Introduction/Purpose Flow diversion with the Pipeline Embolization Device (PED) often necessitates covering branch vessels. A number of studies suggest a low rate of branch vessel occlusion with only rare clinical complications from these occlusions. We and others hypothesize that branch vessel occlusion is generally clinically silent due to collateral circulation from ECA to ICA anastomoses (e.g. in the case of the ophthalmic artery) or via the circle of Willis.

Materials and Methods We reviewed a consecutive retrospective cohort of 64 patients from 2011–2016, who had branch vessel coverage associated with aneurysm flow diversion. Immediate post-treatment angiography and interval follow-up angiography was evaluated for branch vessel opacification. Branch vessels demonstrated either normal, slow, or absent contrast opacification. Collateral circulation was assessed for all branch vessels with slow or absent flow when selective angiography was available.

Results In our cohort, we identified 106 branch vessels covered by the PED construct in 64 patients. These were primarily anterior circulation branches (99 of 106) and of those, most were ophthalmic arteries (56 of 99). Slow flow was seen in 11 of 106 branches (10%), only 1 of which progressed on follow up to full occlusion. Angiographic occlusion was seen in 11 vessels (10%). Seven patients had new or worsening neurologic deficits, two of which were associated with stent thrombosis. Three patients had new visual deficits although the covered ophthalmic artery remained patent; two patients had new or worsening 6th nerve palsy related to mass effect from coils and/or the thrombosed aneurysm.
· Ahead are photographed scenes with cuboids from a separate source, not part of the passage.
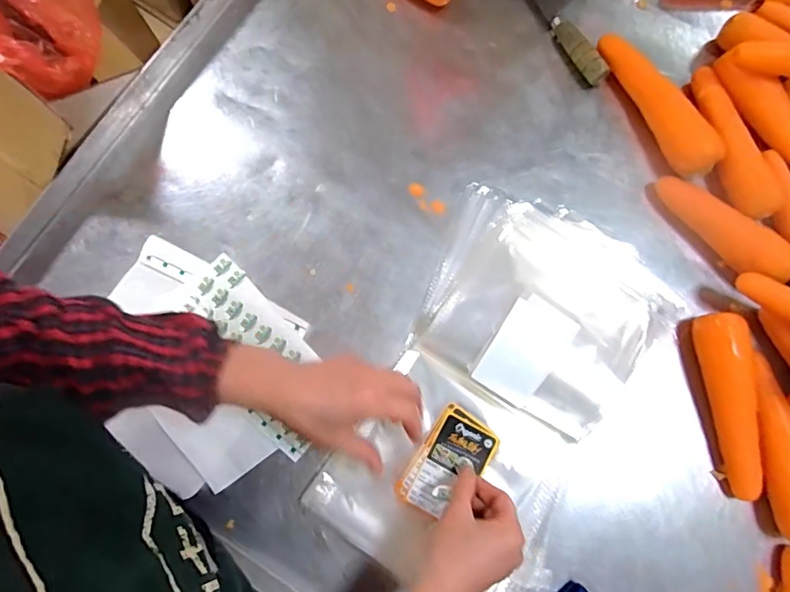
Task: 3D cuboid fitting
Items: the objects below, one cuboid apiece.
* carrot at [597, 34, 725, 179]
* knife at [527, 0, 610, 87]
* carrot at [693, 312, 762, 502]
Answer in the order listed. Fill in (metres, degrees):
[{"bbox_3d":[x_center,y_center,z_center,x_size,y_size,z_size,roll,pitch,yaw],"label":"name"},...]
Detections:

The majority of branch vessels with altered flow (slow or absent) had angiographic evidence of collateral circulation (15 of 22, 68%). Altered branch vessel flow was not associated with new or worsening neurologic deficit. In the subset of branch vessels with altered flow, lack of collateral circulation was associated with new or worsening neurologic deficit (p<0.03, Fisher exact test), which in all cases occurred in the setting of PED construct thrombosis. Altered branch vessel flow was not associated with the use of adjunctive coils or the use of more than one PED construct.

Conclusion Branch vessel occlusion is a well-known ramification from flow diversion, but rarely results in clinical deficits. Most patients with altered branch vessel flow (either slow or absent) have distal supply via collateral circulation. In our cohort with altered branch vessel flow, new or worsening neurologic symptoms were associated with absent collateral circulation.

Disclosures S. Raymond: None. M. Koch: None. C. Stapleton: None. C. Torok: None. A. Patel: 2; C; Medtronic, Penumbra.